··· PROVIDED DATA ···
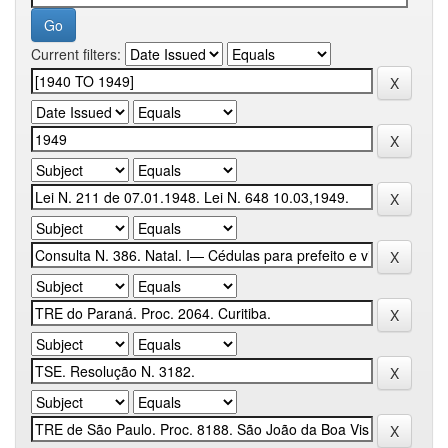
Current filters:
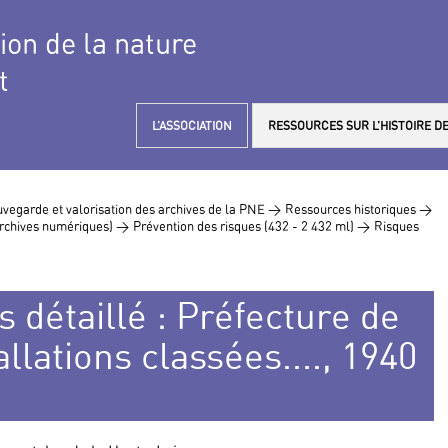
tion de la nature
t
L’ASSOCIATION
RESSOURCES SUR L’HISTOIRE DE
vegarde et valorisation des archives de la PNE >
Ressources historiques >
 archives numériques) >
Prévention des risques (432 - 2 432 ml) >
Risques
 détaillé : Préfecture de
allations classées...., 1940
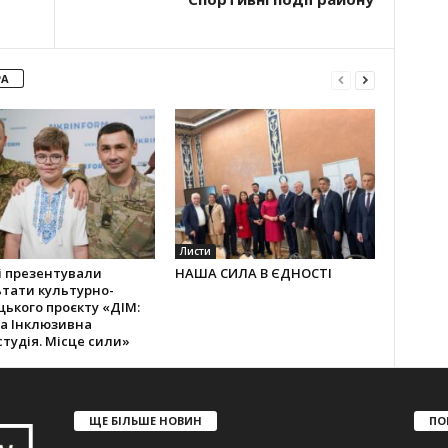
РА
Листи
і презентували
НАША СИЛА В ЄДНОСТІ
тати культурно-
ького проєкту «ДІМ:
а Інклюзивна
тудія. Місце сили»
ЩЕ БІЛЬШЕ НОВИН
ПО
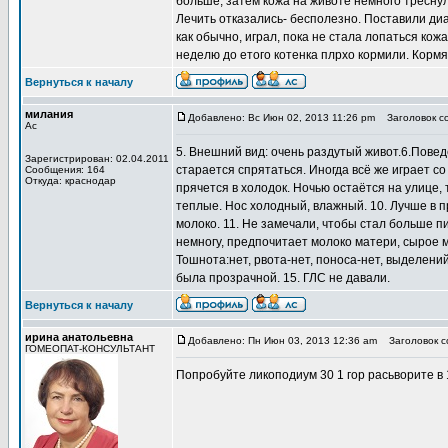
больше, затем кожа на животе немного треснул
Лечить отказались- бесполезно. Поставили диа
как обычно, играл, пока не стала лопаться кож
неделю до етого котенка плрхо кормили. Кормя
Вернуться к началу
милания
Добавлено: Вс Июн 02, 2013 11:26 pm
Заголовок с
Ас
5. Внешний вид: очень раздутый живот.6.Повед
Зарегистрирован: 02.04.2011
старается спрятаться. Иногда всё же играет с
Сообщения: 164
Откуда: краснодар
прячется в холодок. Ночью остаётся на улице,
теплые. Нос холодный, влажный. 10. Лучше в пр
молоко. 11. Не замечали, чтобы стал больше пи
немногу, предпочитает молоко матери, сырое м
Тошнота:нет, рвота-нет, поноса-нет, выделени
была прозрачной. 15. ГЛС не давали.
Вернуться к началу
ирина анатольевна
Добавлено: Пн Июн 03, 2013 12:36 am
Заголовок с
ГОМЕОПАТ-КОНСУЛЬТАНТ
Попробуйте ликоподиум 30 1 гор расьворите в 1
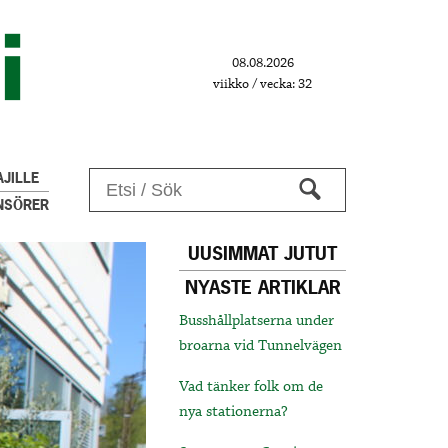
08.08.2026
viikko / vecka: 32
JILLE
NSÖRER
UUSIMMAT JUTUT
NYASTE ARTIKLAR
Busshållplatserna under
broarna vid Tunnelvägen
Vad tänker folk om de
nya stationerna?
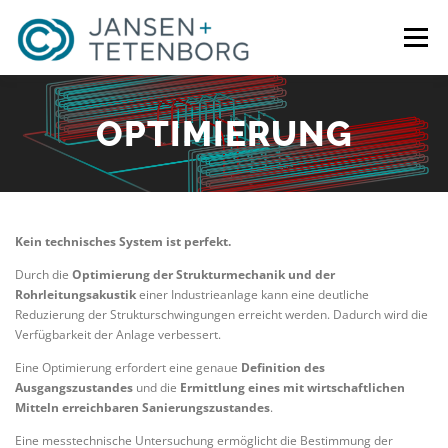
Zum
Inhalt
Menü
springen
PORTFOLIO
PRODUKTE
ÜBER UNS
OPTIMIERUNG
VORTEILE
NEUIGKEITEN
STELLEN
Kein technisches System ist perfekt.
KONTAKT
SPRACHE
Durch die
Optimierung der Strukturmechanik und der
Rohrleitungsakustik
einer Industrieanlage kann eine deutliche
Reduzierung der Strukturschwingungen erreicht werden. Dadurch wird die
Verfügbarkeit der Anlage verbessert.
Eine Optimierung erfordert eine genaue
Definition des
Ausgangszustandes
und die
Ermittlung eines mit wirtschaftlichen
Mitteln erreichbaren Sanierungszustandes
.
Eine messtechnische Untersuchung ermöglicht die Bestimmung der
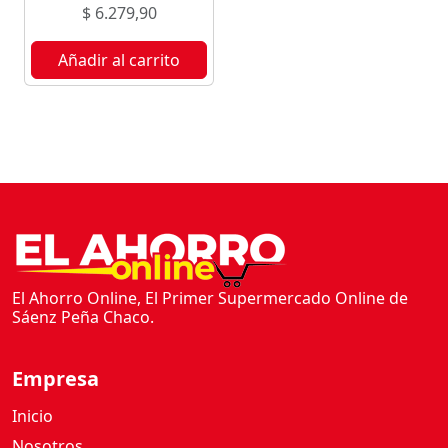
I
$
6.279,90
A
N
Añadir al carrito
V
A
L
E
F
R
U
T
I
L
El Ahorro Online, El Primer Supermercado Online de
L
Sáenz Peña Chaco.
A
1
Empresa
0
0
Inicio
C
Nosotros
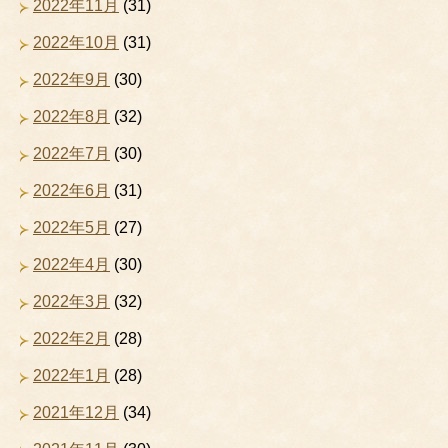
2022年11月
(31)
2022年10月
(31)
2022年9月
(30)
2022年8月
(32)
2022年7月
(30)
2022年6月
(31)
2022年5月
(27)
2022年4月
(30)
2022年3月
(32)
2022年2月
(28)
2022年1月
(28)
2021年12月
(34)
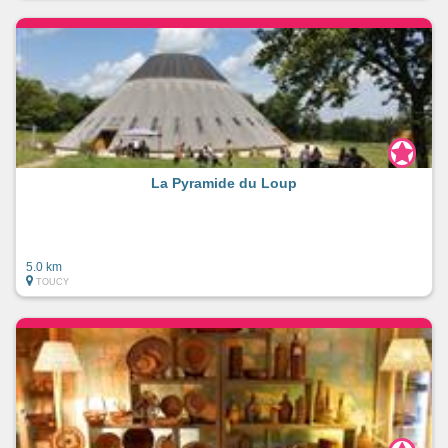
La Pyramide du Loup
5.0 km
TOUCY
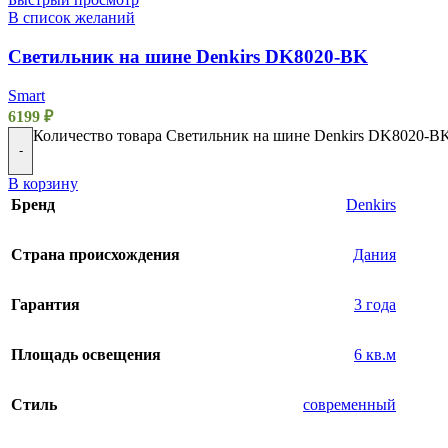
В список желаний
Светильник на шине Denkirs DK8020-BK
Smart
6199
₽
Количество товара Светильник на шине Denkirs DK8020-B
-
В корзину
Бренд
Denkirs
Страна происхождения
Дания
Гарантия
3 года
Площадь освещения
6 кв.м
Стиль
современный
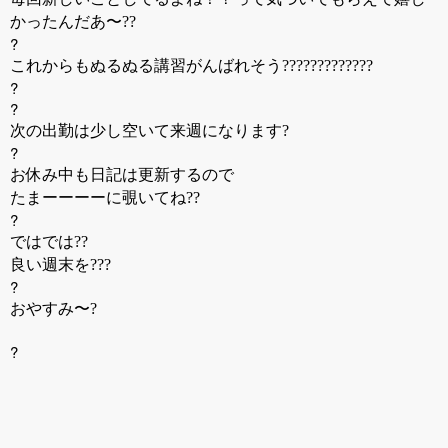
かったんだあ〜??
?
これからもぬるぬる講習がんばれそう?????????????
?
?
次の出勤は少し空いて来週になります?
?
お休み中も日記は更新するので
たまーーーーに覗いてね??
?
ではでは??
良い週末を???
?
おやすみ〜?
?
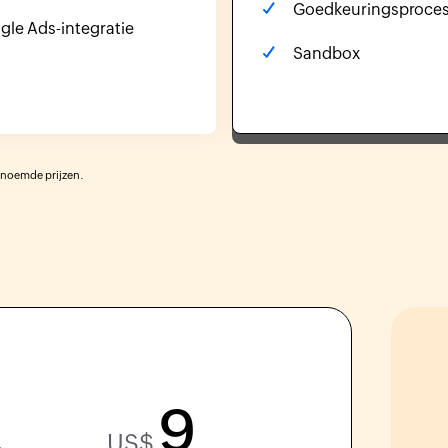
Goedkeuringsproce
gle Ads-integratie
Sandbox
genoemde prijzen.
9
US$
···
▶ [WORK INSTRUCTIONS]
Search the listing for the string "Denkirs". Copy each line where it turns up.

▶ [EXERCISE SOLUTION]
Светильник на шине Denkirs DK8020-BK
Количество товара Светильник на шине Denkirs DK8020-B
Denkirs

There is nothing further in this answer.